**Task**
Copy each of the entries below word for word, leaving out the pictures.

== Given records ==

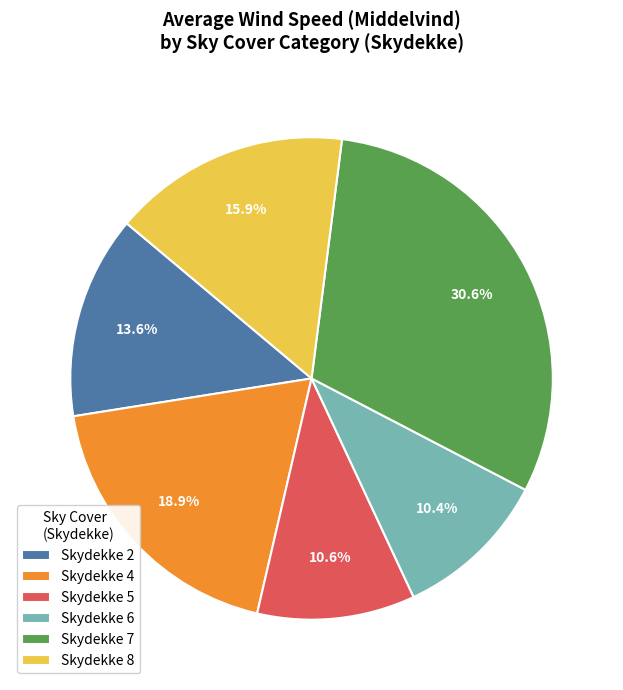

How many slices are in this pie chart?

6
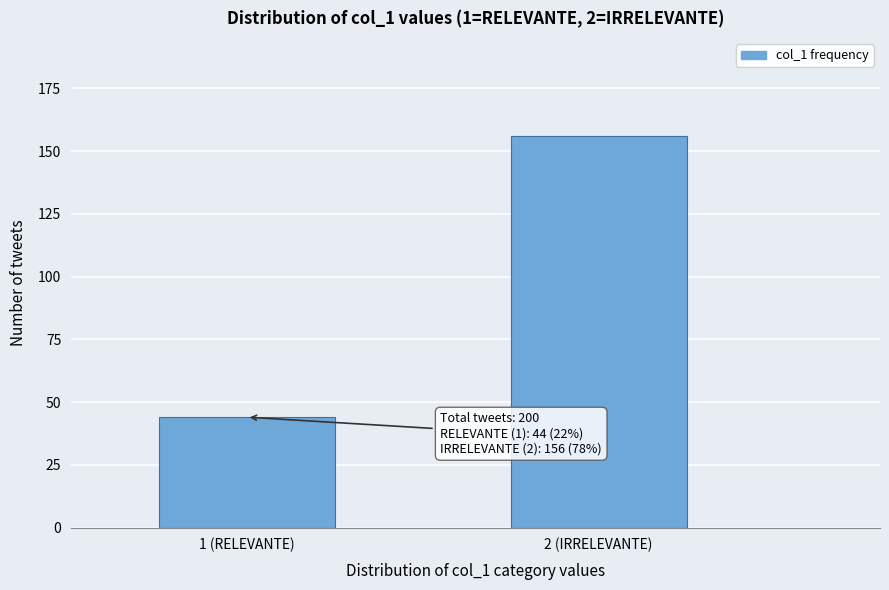

Reading left to right, transcribe all the data shown in this chart.

1 (RELEVANTE)=44	2 (IRRELEVANTE)=156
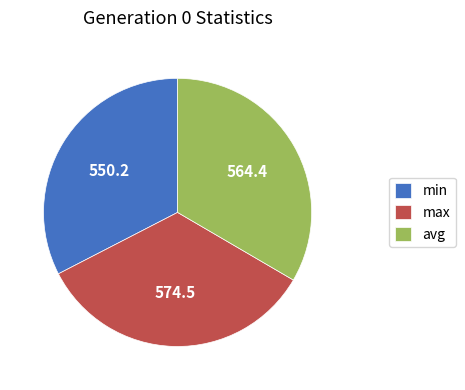

The min slice represents 22% of the pie. True or false?

False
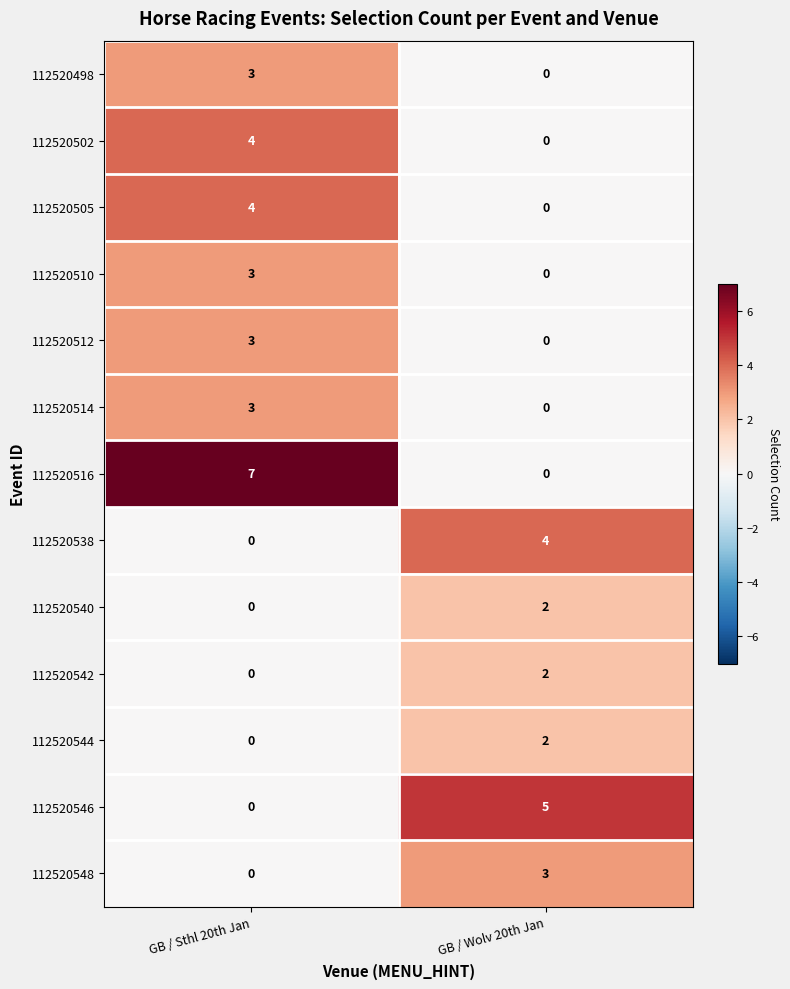

What is the difference between the highest and lowest values at GB / Wolv 20th Jan?

5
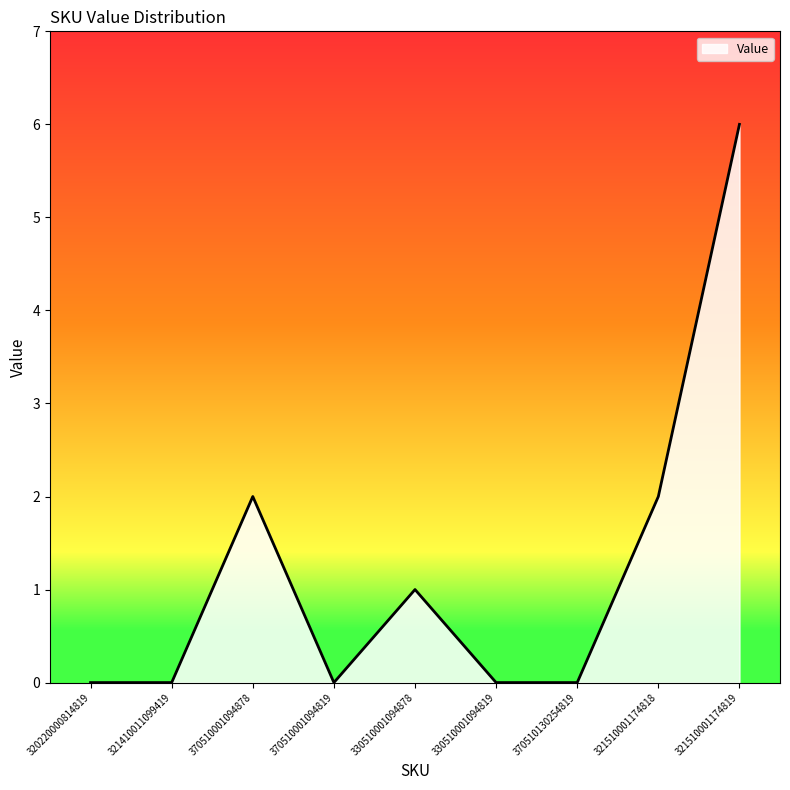

What is the average value?

1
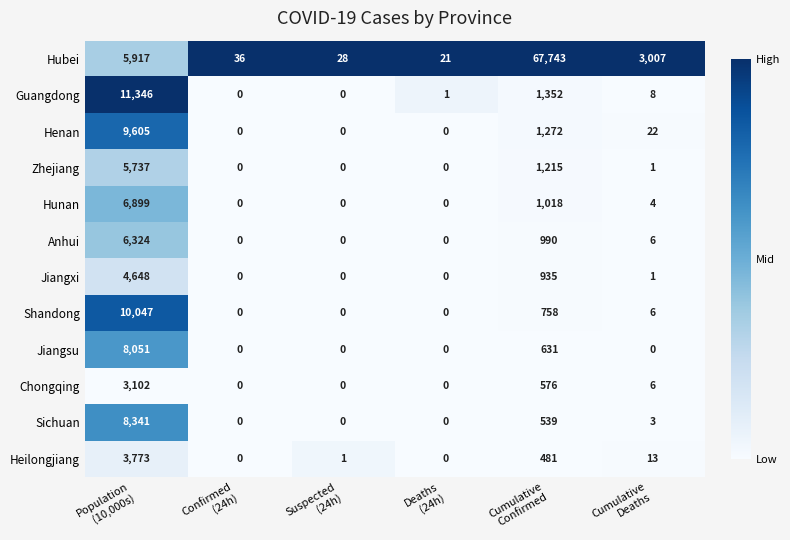

How many categories are shown in the chart?

6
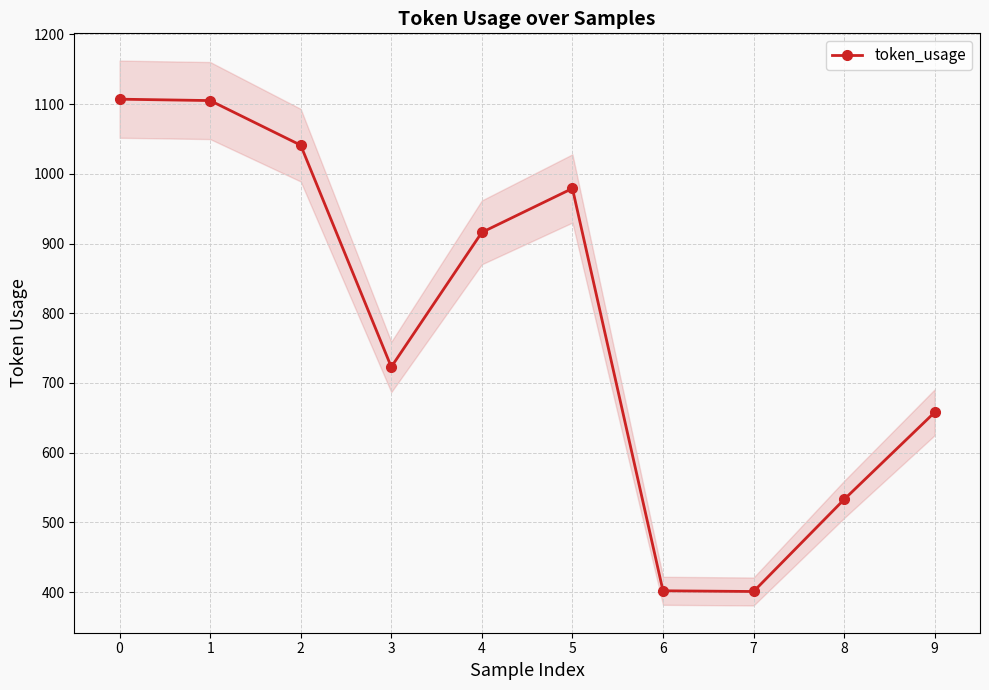

The chart shows a value of 979 at 5. True or false?

True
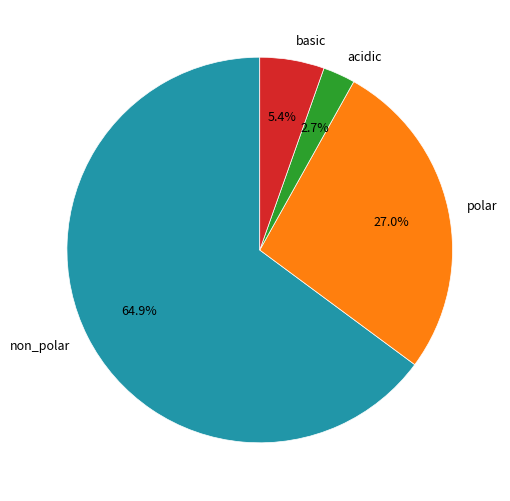

Do polar and basic together represent more than half of the pie?

No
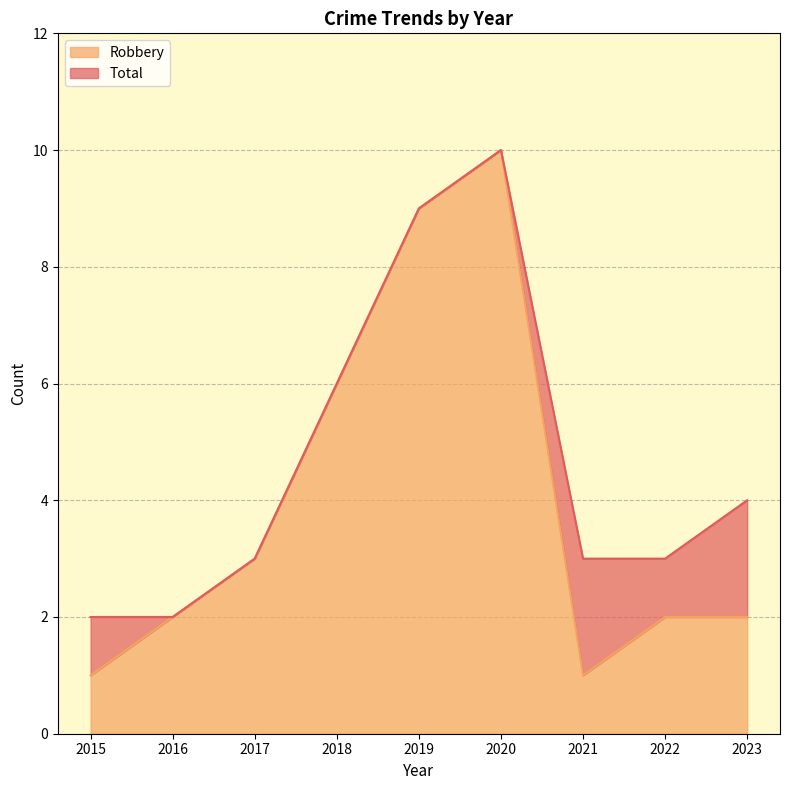

Is it true that Robbery equals 1 at 2023?

False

===

**Answer space**
How many slices are in this pie chart?

6

Reading left to right, transcribe all the data shown in this chart.

1 (RELEVANTE)=44	2 (IRRELEVANTE)=156

The min slice represents 22% of the pie. True or false?

False

What is the difference between the highest and lowest values at GB / Wolv 20th Jan?

5

What is the average value?

1

How many categories are shown in the chart?

6

The chart shows a value of 979 at 5. True or false?

True

Do polar and basic together represent more than half of the pie?

No

Is it true that Robbery equals 1 at 2023?

False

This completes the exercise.